Maurice D., Marie-Ange et Daniel vivaient ensemble à la résidence de Maurice D. Campagna et j'avais décidé d'adresser l'idéogramme à Marie-Ange pour faire le plus mal possible. Quelquefois vous visez le noir et vous tirez le blanc. Moi, je visais la blanche et j'ai tiré la blanche. Marie-Ange avait joué un rôle en retrait lorsque j'avais ramassé mes objets personnels sur l'asphalte devant le garage de la maison, mais elle était présente et elle avait maintenu mon oncle Georges dans l'ignorance pendant des années alors que les autres Campagna racontaient des mensonges devant ma tante Marie-Ange qui approuvait les mensonges de son mari et de ses fils. Son mari et ses fils sont noirs, mais Marie-Ange n'est pas blanche , elle est grise. J'avais visé la grise pour faire mal aux noirs car les noirs aiment la grise. De cette façon, je ne manquais personne.

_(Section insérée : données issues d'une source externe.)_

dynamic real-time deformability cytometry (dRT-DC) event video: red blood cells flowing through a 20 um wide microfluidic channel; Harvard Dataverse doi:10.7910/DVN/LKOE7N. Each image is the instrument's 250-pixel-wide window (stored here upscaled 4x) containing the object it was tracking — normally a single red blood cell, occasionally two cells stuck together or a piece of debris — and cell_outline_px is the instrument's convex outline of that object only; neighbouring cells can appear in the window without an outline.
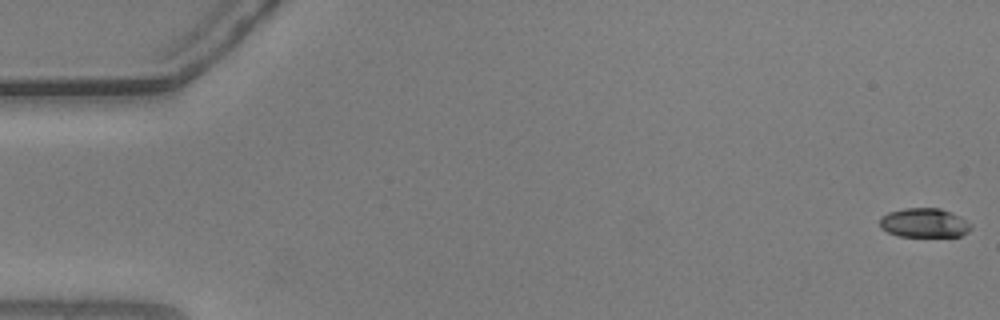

Pour l'analyse par le tenseur socio-économique, la personne visée n'était pas mon oncle Georges, mais ma tante Marie-Ange dont je savais la position vulnérable. Ma tante Marie-Ange est aujourd'hui hospitalisée pour une sévère maladie d'Alzeimer.

J'avais photocopié une planche en deux copies sur laquelle j'avais fixé des blocs de lettres assemblées et les trois images décrites précédemment. J'avais détruit le collage pour ne garder que les photocopies. J'avais écrit les adresses à l'ordinateur à la salle de l'Université Laval et j'avais complété les codes postaux manquants avec un gabarit pour laisser chercher celui qui voulait une preuve que l'idéogramme venait de moi. J'avais minutieusement collé les timbres avec de l'eau pour éviter un test de salive. J'avais posté les idéogrammes au bureau de poste de Victoriaville et j'étais parti la semaine en ski au mont Grand fond dans le comté de Charlevoix car c'était la semaine de relâche universitaire. Yves Campagna, officier dans la Gendarmerie royale du Canada, avait eu sa lettre et il n'y avait eu que ma cousine Claire pour être épargnée car elle n'avait rien à se reprocher à cette histoire de trahison. Mon oncle Georges avait eu l'ensemble des photographies de la deuxième série d'idéogrammes.


J'avais informé mon psychiatre du coup de l'idéogramme contre la parenté. C'était la seule personne à qui j'avais parlé de ce coup de collégien. J'avais un plaisir satisfait d'avoir donné un bon coup à cette sale famille des Campagna et je ne l'ai jamais regretté. J'allais endurer la réplique et prendre les pires coups sans plier. Dans ma vie, je me suis battu pour mon honneur, j'ai accepté des compromis qui m'étaient défavorables, j'ai été victime de rejet, j'ai été marginalisé, j'ai manqué de travail et d'argent, mais je n'ai jamais accepté de discuter avec quiconque de pardon pour les Campagna.

Le clergé de Rimouski me boude pour cette prise de décision et il n'y aura personne pour me forcer à accepter un règlement avec les Campagna que je ne veux pas et cette position inclut le pape. Je dirai à tout le monde de se mêler de leurs affaires. " Put your nose in your business " disait mon père.